Purpose
We use planning poker to build shared understanding before committing to an estimate. The estimate is a planning aid, not a promise, and it should capture the team's current view of effort, complexity, and uncertainty.
What a card includes
- Implementation work needed to satisfy the agreed acceptance conditions.
- Testing, review, and reasonable refactoring required to complete the item.
- Known integration, release, or data work directly tied to the item.
- Uncertainty that remains after normal clarification.
What a card does not include
- Unrelated cleanup that should be planned separately.
- Future scope that is not part of the current acceptance conditions.
- Work blocked by a decision or dependency that needs discovery first.
- Pressure to match a delivery date or individual capacity target.
Voting rules
- Clarify the item before voting.
- Vote privately without announcing numbers first.
- Use ? when the item cannot be estimated responsibly.
- Discuss high and low estimates after reveal.
- Revote if the discussion changes the shared understanding.

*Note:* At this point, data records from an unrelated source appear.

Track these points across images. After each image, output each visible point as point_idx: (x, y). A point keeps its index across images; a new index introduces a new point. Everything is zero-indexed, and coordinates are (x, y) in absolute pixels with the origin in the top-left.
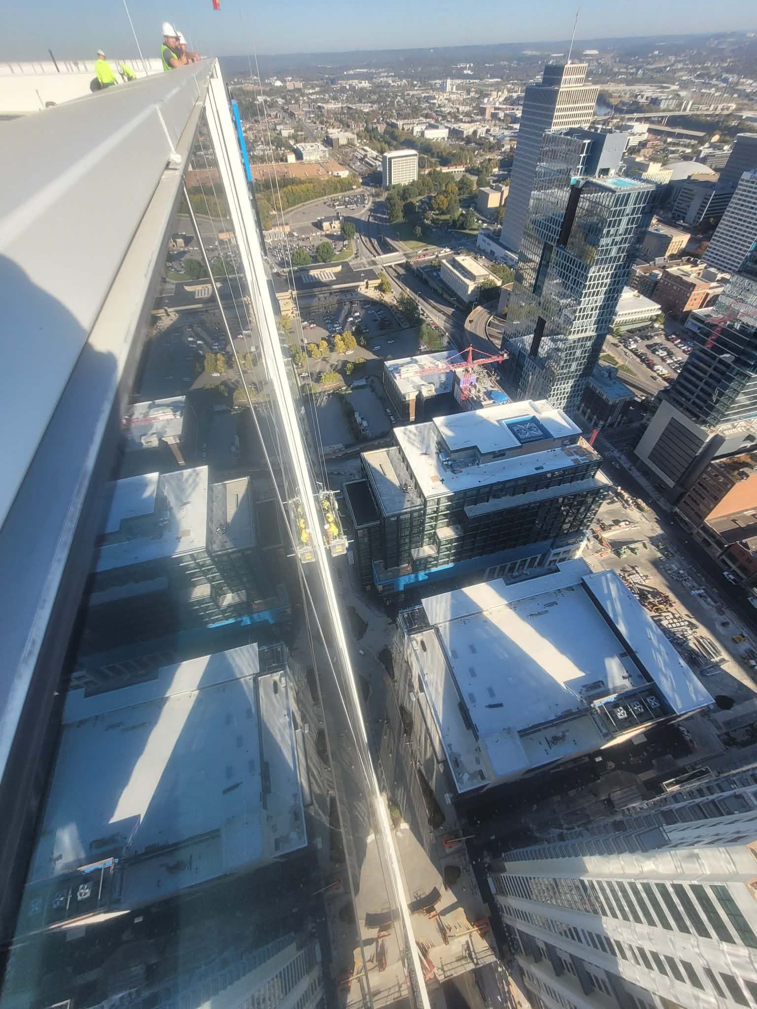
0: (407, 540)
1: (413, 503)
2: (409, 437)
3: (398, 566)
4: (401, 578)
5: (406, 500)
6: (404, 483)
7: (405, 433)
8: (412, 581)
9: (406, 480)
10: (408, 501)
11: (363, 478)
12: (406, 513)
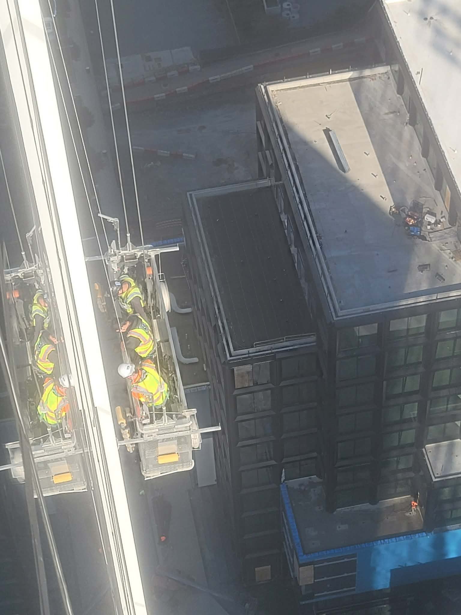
0: (412, 411)
1: (439, 276)
2: (439, 32)
3: (374, 500)
4: (381, 547)
5: (416, 262)
6: (409, 202)
7: (424, 17)
8: (423, 558)
9: (419, 191)
10: (423, 267)
11: (261, 176)
12: (413, 311)
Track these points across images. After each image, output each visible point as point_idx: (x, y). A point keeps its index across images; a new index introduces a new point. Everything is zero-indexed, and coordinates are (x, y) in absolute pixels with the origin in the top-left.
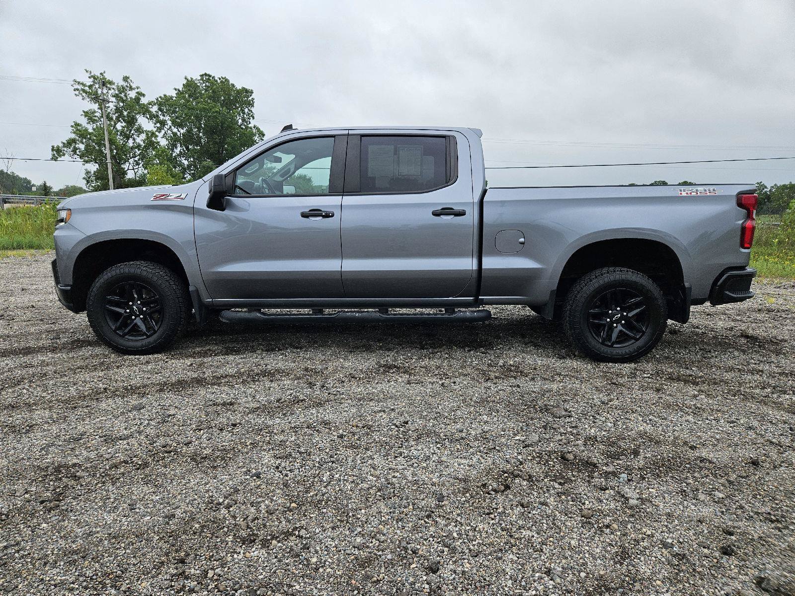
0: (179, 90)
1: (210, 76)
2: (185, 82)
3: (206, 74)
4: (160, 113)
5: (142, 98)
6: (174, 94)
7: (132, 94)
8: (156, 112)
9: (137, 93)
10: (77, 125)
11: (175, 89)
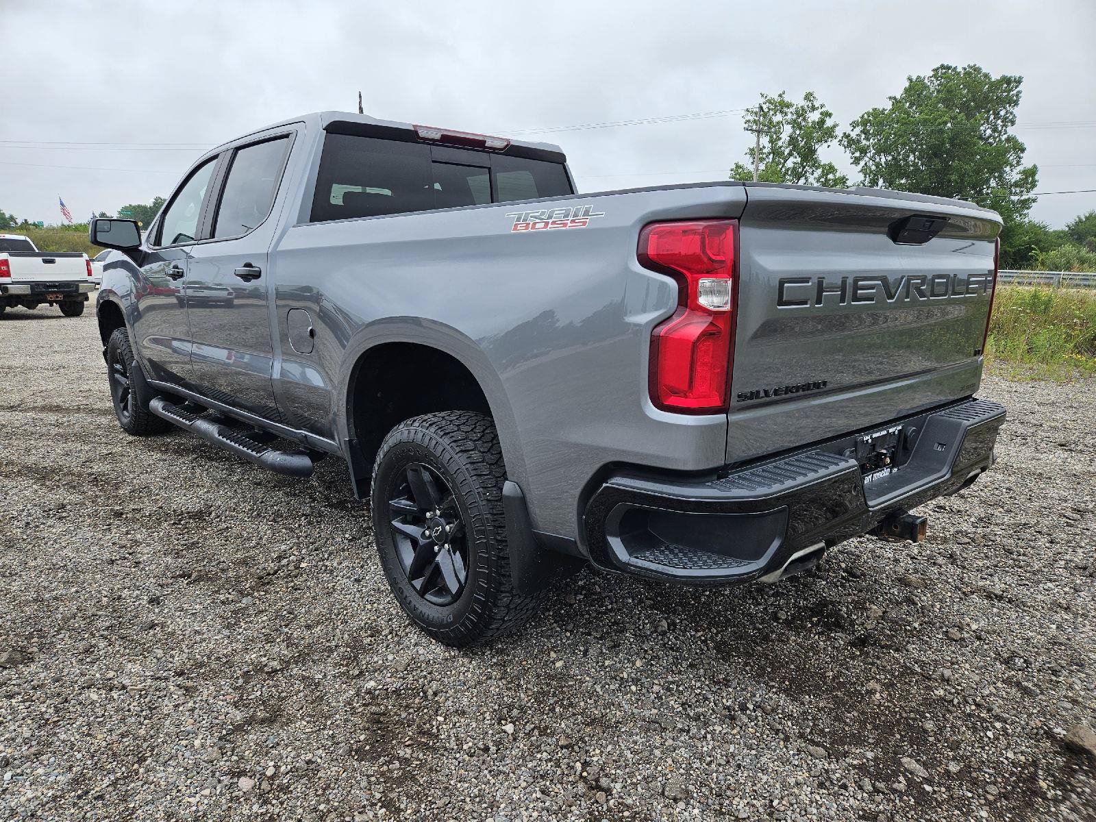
0: (895, 98)
1: (948, 68)
2: (907, 84)
3: (943, 67)
4: (863, 136)
5: (827, 119)
6: (888, 106)
7: (814, 117)
8: (857, 135)
9: (821, 114)
10: (738, 167)
11: (890, 98)
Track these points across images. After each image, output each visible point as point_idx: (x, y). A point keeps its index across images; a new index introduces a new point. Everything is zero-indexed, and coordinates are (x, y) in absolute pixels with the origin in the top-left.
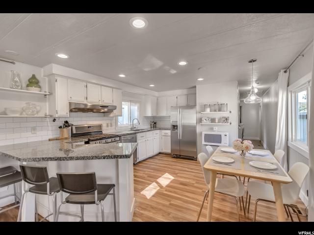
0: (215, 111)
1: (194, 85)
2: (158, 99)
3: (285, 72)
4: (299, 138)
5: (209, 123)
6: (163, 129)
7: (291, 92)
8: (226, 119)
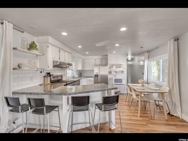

- Record assumptions next to the final estimate.
When we split or pause
We split an item when it contains multiple user outcomes, unrelated technical risks, or a vote spread that remains wide after discussion. We pause estimation when an important decision, dependency, or research question prevents the team from forming a responsible estimate.
Review cadence
Revisit this agreement after several sessions or when estimation meetings stop producing useful conversations. Adjust the deck, the definition of a card, or the discussion rules based on observed problems rather than one isolated disagreement.